Devenir des sortant·es des premiers cycles universitaires
L’ « abandon » universitaire en premier cycle a été érigé en problème public en Europe au début des années 2000, au nom d’un supposé gaspillage financier et humain. Alors que des politiques nationales, telles que le plan pour la réussite en licence et loi relative à l’orientation et la réussite des étudiant·es (ORE), cherchent à accroître la rétention en licence, près de la moitié des étudiant·es inscrit·es dans les formations générales les quittent dès la première année. À partir des données APOGEE, des données SISE nationales et d’une enquête par questionnaire ad hoc ce Working Paper analyse les trajectoires des étudiant·es inscrit·es en licences 1 et 2 à l’Université Toulouse 2 – Jean Jaurès (UT2J) au cours de l’année universitaire 2016-2017, décrivant les profils, l’expérience et les motivations des étudiant·es qui poursuivent leur cursus, se réorientent ou quittent les formations du supérieur.
Spécialisée en arts, lettres et langues et sciences humaines et sociales (ALSHS), l’UT2J se distingue par sa capacité à attirer une population étudiante variée. Si néobachelier·es généraux·ales constituent 29,3 % des effectifs en première année, tandis que les titulaires de baccalauréats technologiques (5,9 %) et professionnels (4,2 %) sont plus faibles. Par ailleurs, l’université accueille un nombre significatif d’étudiant·es en reprise d’études (17,6 %) et en réorientation depuis d’autres établissements (23 %). Cette ouverture s’accompagne d’une hétérogénéité des niveaux et des attentes.
Les premiers cycles apparaissent comme des espaces d’expérimentation pour la diversité des étudiant·es· accueilli·es, mais aussi de sélection sociale et académique. Près de 62,2% des L1 n’accèdent pas à la L2 l’année suivante. Les bachelier·es généraux réussissent mieux que les autres, avec un taux de passage en L2 de 48 %, contre 21,2 % pour les bachelier·es technologiques et seulement 10,7 % pour les bachelier·es professionnel·les. Les départs du supérieur sont plus fréquents pour les étudiant·es des milieux populaires, en particulier ceux issus de ménages ouvriers ou inactifs.
Quitter l’université après la L1 n’est pas toujours synonyme d’échec, cela peut même être le signe d’un ajustement des aspirations, voire de réalisation des objectifs initiaux pour une partie des 26,6% d’étudiant·es dont la licence n’était pas le premier choix. Près de 15 % des étudiant·es de L1 se réorientent vers d’autres formations universitaires, sans compter celleux qui optent pour les BTS, qui constituaient le voeu initial de 16,5 % des sortant·es donc la licence n’était pas le premier choix.
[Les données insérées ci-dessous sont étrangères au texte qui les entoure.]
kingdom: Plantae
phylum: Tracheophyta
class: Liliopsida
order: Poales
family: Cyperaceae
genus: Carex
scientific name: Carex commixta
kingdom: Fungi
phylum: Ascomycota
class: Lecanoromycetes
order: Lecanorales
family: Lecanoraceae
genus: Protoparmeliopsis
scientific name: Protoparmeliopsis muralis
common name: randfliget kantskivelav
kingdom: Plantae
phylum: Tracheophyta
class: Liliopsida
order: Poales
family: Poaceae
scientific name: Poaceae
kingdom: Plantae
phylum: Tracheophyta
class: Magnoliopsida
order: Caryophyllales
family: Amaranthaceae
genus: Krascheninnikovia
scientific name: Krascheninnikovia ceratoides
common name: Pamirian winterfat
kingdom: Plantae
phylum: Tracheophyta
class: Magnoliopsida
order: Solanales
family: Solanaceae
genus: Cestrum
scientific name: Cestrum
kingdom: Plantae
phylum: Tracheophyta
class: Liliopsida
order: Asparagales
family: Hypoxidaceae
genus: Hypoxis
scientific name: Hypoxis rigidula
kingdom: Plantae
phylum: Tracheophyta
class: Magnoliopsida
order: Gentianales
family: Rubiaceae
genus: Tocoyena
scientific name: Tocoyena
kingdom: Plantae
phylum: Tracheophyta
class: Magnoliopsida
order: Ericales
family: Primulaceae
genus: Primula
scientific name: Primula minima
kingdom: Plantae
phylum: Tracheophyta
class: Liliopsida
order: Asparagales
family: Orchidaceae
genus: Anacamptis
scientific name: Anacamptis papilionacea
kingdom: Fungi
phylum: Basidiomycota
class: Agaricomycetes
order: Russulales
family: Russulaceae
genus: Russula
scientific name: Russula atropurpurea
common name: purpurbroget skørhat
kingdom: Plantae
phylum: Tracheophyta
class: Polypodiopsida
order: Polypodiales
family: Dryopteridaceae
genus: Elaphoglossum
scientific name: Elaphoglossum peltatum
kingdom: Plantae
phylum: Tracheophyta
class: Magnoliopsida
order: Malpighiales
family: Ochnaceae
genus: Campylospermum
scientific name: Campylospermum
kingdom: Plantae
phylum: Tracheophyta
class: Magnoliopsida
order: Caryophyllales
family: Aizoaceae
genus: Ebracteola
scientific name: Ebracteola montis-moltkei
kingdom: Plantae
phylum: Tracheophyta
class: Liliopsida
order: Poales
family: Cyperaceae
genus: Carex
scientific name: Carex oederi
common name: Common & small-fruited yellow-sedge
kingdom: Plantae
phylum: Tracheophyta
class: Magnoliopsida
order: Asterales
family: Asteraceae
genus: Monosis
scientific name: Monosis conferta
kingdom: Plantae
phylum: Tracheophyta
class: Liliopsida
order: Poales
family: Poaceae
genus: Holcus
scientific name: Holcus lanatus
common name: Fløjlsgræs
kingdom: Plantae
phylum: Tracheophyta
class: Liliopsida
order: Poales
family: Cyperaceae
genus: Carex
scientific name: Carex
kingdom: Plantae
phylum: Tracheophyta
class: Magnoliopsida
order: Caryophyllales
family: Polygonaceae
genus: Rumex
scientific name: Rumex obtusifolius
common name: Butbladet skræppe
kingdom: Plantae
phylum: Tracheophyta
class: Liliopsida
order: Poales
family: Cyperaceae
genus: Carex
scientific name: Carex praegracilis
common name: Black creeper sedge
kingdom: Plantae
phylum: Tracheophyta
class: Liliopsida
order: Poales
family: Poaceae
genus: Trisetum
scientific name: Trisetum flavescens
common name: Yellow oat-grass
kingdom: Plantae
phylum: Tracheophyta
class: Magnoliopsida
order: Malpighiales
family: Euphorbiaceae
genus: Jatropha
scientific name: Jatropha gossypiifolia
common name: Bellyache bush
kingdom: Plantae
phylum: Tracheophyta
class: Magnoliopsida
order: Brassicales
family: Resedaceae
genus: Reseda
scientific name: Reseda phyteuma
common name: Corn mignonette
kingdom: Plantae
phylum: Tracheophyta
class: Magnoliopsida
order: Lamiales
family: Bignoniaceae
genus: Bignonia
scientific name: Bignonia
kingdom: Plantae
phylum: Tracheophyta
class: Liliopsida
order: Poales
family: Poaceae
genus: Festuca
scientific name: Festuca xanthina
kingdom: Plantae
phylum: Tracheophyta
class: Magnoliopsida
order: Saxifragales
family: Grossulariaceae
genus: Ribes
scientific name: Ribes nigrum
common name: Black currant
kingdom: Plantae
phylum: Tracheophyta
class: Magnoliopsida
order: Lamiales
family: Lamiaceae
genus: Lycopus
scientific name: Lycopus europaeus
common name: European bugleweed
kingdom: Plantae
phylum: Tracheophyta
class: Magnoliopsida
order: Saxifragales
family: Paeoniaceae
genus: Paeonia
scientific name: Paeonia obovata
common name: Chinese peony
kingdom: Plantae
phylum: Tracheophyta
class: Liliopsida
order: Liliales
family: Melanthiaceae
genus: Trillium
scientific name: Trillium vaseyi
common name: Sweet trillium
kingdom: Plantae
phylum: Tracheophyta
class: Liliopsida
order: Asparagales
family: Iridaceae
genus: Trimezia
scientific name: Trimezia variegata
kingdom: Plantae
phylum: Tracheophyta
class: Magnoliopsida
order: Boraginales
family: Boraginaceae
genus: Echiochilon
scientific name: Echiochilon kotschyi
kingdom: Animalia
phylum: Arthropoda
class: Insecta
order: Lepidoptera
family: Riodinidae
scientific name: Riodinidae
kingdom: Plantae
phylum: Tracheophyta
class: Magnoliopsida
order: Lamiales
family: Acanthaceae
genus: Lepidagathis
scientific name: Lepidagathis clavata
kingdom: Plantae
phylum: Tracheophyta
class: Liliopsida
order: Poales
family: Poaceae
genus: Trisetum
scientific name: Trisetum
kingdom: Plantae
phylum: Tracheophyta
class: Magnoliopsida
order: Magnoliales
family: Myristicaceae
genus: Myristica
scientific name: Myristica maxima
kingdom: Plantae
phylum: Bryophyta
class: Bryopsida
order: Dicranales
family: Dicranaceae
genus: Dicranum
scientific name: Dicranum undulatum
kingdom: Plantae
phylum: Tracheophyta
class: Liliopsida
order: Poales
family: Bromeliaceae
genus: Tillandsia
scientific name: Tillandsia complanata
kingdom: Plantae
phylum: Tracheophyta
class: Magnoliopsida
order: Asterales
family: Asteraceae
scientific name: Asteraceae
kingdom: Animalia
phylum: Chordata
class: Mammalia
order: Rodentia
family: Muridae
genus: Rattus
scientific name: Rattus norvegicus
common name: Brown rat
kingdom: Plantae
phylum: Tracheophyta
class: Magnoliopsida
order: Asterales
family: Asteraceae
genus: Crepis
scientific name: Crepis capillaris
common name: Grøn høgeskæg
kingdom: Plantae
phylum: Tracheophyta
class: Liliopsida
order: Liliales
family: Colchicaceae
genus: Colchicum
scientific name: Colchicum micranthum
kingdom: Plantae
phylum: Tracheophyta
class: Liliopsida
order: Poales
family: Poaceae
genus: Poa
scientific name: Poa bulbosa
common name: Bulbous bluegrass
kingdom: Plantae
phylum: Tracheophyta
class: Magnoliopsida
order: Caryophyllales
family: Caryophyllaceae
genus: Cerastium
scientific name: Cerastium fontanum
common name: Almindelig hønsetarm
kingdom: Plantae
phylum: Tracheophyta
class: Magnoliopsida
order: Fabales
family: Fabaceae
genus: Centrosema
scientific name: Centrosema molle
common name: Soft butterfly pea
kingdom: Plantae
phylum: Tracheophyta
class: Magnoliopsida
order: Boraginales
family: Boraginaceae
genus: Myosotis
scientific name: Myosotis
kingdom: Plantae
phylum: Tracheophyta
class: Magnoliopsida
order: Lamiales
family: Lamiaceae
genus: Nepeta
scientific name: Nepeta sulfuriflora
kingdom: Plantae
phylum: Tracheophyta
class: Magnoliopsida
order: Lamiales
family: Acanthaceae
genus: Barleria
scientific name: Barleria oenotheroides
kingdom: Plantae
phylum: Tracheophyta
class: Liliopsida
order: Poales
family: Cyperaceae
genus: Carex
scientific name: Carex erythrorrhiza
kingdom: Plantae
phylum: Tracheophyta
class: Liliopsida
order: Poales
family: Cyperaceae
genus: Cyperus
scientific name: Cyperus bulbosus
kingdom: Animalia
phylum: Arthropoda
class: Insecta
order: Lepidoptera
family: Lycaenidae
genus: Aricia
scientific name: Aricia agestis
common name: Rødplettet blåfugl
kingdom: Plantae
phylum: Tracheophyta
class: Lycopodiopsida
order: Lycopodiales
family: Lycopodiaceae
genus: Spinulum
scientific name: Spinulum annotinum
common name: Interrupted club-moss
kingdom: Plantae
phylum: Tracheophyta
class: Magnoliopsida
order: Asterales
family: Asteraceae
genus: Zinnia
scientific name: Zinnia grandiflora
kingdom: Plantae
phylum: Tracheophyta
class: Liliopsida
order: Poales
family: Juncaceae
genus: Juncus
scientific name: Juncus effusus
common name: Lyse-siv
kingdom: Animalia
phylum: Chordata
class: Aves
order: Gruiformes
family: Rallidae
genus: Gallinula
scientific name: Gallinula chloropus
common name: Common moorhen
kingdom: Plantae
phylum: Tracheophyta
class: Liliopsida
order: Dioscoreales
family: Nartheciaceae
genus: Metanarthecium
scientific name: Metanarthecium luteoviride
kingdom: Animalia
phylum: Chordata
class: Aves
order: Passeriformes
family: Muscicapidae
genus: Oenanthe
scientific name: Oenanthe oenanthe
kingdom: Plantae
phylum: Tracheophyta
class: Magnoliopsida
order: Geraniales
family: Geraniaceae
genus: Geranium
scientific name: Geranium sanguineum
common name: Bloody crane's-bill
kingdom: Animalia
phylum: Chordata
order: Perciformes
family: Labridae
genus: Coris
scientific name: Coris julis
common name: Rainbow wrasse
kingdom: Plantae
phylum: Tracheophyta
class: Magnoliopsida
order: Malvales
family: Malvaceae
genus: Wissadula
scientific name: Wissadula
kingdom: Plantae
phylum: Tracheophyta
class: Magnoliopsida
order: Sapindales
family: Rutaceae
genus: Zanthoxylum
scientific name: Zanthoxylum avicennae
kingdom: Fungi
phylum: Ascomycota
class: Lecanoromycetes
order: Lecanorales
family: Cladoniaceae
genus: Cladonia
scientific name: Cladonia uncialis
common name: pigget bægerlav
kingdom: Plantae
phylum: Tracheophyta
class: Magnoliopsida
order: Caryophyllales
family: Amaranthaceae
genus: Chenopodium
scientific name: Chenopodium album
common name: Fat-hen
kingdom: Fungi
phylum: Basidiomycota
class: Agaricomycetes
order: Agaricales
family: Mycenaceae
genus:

Les étudiant·es sortant·es retirent principalement de leur passage à l’université des connaissances générales (51,3%), une connaissance de soi (35,3 %) et des bons moments (30,7 %).
Si la première année constitue un filtre important, une fois inscrit·es en L2, 60,1 % des étudiant·es accèdent à la troisième année, et 65,6 % obtiennent une licence. Les étudiant·es issus des classes supérieures obtiennent leur diplôme plus rapidement et sont surreprésentés parmi les titulaires de masters. À l’inverse, les étudiant·es issus de milieux modestes rencontrent davantage de difficultés, même après avoir franchi le cap de la L1. Les femmes réussissent plus souvent que les hommes. Malgré cela, l’université joue un rôle d’ascenseur social puisqu’elle permet à 41,2% des enfants d’employé·es et à 35,9 % des enfants d’ouvrier·es et de familles monoactives populaires de décrocher une licence.